The first time I saw my only child Harry was a quarter century ago, when the surgical nurses who assisted the doctor perform what I call my triple E-section held him out for me to see. Whose baby is that?! I thought.
During my trip to epidural land and in the months before that, I'd imagined a dark-haired baby who looked like me, with black lashes and olive-tinted skin. Instead, I saw a newborn with white-blonde brows on alabaster skin that resembled his dad's baby pictures. I reached out to touch this tiny stranger's cheek and fell instantly in love. He wasn't what I'd expected, but he was the most beautiful baby I'd ever seen.

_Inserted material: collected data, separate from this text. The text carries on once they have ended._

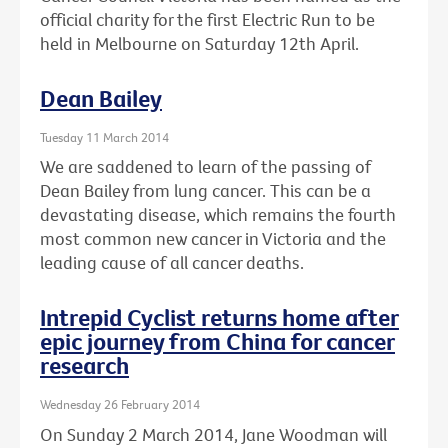
official charity for the first Electric Run to be
held in Melbourne on Saturday 12th April.
Dean Bailey
Tuesday 11 March 2014
We are saddened to learn of the passing of
Dean Bailey from lung cancer. This can be a
devastating disease, which remains the fourth
most common new cancer in Victoria and the
leading cause of all cancer deaths.
Intrepid Cyclist returns home after
epic journey from China for cancer
research
Wednesday 26 February 2014
On Sunday 2 March 2014, Jane Woodman will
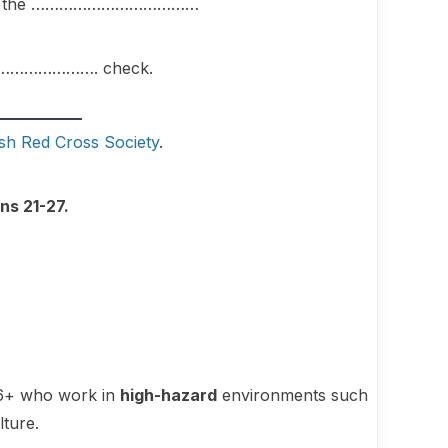
 about the ………………………………
 ………………………. check.
ish Red Cross Society
.
ns 21-27.
 16+ who work in
high-hazard
environments such
lture.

Before Harry was born, I fantasized about cradling him in my arms, as I'd done with a baby doll when I was a child. But if I cradled baby Harry, he'd scream so loudly I was sure the neighbors were calling the police. He only stopped his attempts to break the sound barrier if I cradled his head inside my elbow and held him upright. I hadn't expected to hold him that way, but Harry knew what he wanted. Then, as soon as he could hold up his head, Harry clamorously insisted that his dad and I carry him around the house facing out.
What Harry saw in tours of his room was created with purpose. His dad was cool with me decorating Harry's room gender-neutral. I wanted to stay away from stereotyping our son. So instead of one or two colors, I chose every color, from lime green and lemon yellow to hot pink and royal blue. Among the books, blocks and puzzles in his room were also boy and girl dolls, trucks and stuffed animals. My hope was that Harry would be a boy sturdily balanced to navigate the world's expectations of gender.
But when Harry told me at age 2 that "inside" his head he was a girl, I have to admit it was an unexpected moment. And it took me awhile to realize that the awareness he'd had of his outer world as an infant applied also to his inner self as a toddler and growing boy.
And so began the journey of being Harry's mom, an unexpected parenting adventure with a child who knew not only what he wanted, but who he was.
As Harry's 25th birthday nears, I celebrate with pride not only what he's become, but also what I've learned from him. Sure, he learned from his dad and me to look both ways before crossing the street, the importance of his education and what it means to be a good person. But I so appreciate my remarkable son -- who just happens to identify as genderqueer -- for teaching me the necessity of individual freedom, the importance of self-love and the true meaning of happiness.
I'm eager to see what Harry creates for himself over the next quarter century. And I'm sure he knows I'll have his back all the way.